In East Asia, the concern is that the U.S. is in decline relative to China, or at least is too unstable at home or engaged in the Middle East to make a reliable, long-term commitment to the region. Although the U.S. has never failed to protect an ally from an aggressor in the past, as China rises relative to the U.S., deterring or defending against Chinese aggression will require an ever-greater share of U.S. resources. Leaders in Asian states wonder if the U.S. is stable or committed enough to make this investment.

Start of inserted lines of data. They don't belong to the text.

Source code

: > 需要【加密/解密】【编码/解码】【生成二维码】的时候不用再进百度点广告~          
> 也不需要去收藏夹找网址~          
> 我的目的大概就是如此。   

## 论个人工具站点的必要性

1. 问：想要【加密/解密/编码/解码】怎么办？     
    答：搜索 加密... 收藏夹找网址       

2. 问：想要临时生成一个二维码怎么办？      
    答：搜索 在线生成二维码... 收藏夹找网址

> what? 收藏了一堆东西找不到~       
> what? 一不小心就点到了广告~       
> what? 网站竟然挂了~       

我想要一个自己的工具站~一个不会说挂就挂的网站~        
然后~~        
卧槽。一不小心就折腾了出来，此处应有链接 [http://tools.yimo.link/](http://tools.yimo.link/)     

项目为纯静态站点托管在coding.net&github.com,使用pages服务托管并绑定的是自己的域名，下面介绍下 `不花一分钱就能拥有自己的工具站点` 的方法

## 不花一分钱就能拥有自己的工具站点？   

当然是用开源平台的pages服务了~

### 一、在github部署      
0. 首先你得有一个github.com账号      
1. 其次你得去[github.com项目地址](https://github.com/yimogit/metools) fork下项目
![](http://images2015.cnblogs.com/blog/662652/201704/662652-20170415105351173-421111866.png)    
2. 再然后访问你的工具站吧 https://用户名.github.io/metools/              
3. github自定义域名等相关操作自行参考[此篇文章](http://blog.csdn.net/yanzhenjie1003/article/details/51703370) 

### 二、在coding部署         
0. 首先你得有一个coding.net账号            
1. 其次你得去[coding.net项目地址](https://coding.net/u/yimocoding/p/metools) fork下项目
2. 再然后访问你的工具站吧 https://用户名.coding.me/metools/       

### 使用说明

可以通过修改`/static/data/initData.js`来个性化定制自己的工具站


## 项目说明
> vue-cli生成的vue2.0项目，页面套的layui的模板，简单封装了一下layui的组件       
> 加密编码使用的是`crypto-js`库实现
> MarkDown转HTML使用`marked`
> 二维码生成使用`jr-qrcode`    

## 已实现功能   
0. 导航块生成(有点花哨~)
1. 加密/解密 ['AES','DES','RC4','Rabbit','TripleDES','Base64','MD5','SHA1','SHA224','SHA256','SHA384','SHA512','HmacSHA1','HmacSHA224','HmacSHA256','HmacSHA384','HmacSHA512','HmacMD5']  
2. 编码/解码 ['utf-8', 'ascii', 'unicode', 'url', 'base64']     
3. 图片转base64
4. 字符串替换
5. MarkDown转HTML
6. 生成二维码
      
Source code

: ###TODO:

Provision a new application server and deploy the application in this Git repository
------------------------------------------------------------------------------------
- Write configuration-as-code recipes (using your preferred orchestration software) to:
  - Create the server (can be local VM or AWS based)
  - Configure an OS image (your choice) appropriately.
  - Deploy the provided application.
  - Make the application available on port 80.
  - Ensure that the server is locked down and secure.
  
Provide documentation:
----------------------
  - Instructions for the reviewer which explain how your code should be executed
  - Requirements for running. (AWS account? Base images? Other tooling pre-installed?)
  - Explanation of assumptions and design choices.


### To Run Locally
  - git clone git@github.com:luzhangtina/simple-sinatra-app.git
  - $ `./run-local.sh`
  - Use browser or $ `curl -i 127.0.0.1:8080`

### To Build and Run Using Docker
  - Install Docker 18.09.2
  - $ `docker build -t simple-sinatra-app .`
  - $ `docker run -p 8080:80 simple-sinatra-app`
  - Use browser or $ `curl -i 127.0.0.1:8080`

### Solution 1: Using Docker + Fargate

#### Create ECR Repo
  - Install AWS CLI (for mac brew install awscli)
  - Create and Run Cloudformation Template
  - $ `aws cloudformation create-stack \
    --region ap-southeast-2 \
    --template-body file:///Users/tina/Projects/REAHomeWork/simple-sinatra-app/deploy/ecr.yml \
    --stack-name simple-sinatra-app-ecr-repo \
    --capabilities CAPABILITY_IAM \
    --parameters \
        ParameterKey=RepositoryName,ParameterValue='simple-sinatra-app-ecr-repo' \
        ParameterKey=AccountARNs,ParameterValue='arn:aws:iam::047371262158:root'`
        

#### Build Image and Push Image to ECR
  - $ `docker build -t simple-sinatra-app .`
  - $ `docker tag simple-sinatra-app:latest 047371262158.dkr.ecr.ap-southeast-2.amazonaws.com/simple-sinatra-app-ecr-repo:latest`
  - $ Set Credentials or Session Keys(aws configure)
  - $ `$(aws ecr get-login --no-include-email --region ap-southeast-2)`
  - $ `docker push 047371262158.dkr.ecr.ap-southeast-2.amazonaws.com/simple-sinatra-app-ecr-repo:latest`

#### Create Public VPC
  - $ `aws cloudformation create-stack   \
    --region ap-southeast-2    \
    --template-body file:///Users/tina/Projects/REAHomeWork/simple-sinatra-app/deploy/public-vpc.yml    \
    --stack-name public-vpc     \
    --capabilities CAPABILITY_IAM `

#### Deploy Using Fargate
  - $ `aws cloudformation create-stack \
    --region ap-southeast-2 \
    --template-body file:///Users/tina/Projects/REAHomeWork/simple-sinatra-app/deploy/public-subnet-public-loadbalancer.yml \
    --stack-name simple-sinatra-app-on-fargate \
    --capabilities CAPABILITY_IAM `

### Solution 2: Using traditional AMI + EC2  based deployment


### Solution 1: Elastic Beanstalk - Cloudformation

The concern of U.S. Asian allies highlights an inherent difficulty for U.S. credibility. Namely, as a regional hegemon, U.S. allies are inevitably more dependent on Washington than Washington is on them. Furthermore, regional states always have more at stake in regional developments than the U.S. does. To be sure, it is in the U.S. national interest to prevent Iran from acquiring a nuclear weapon or China from dominating the Western Pacific. However, an Iranian nuclear bomb is by nature a much greater direct threat to Saudi Arabia and Israel than it is to the U.S.
The same is true in Asia with China’s rise. Although the U.S. has a strong interest in preventing China from becoming a regional hegemon, it is a much more indirect than the interest U.S. regional allies have. Whereas China’s regional hegemony would mean the subjugation of its neighbors and their loss of sovereignty, for the U.S. it would only increase the potential for China to cause problems in other regions of the globe, including the Western Hemisphere.
If history is any guide, and I believe it is, then this indirect threat is enough to keep the U.S. strongly engaged in the Western Pacific. Still, U.S. allies in the region have everything at stake in this game, and they therefore must always fear that the U.S. will decide to retreat behind the enormous protective barrier that is the Pacific Ocean.
The U.S. can take various steps to lessen ally concerns about this potential, but it cannot eliminate them entirely. And thus, the U.S. can never be entirely credible in the eyes of its allies.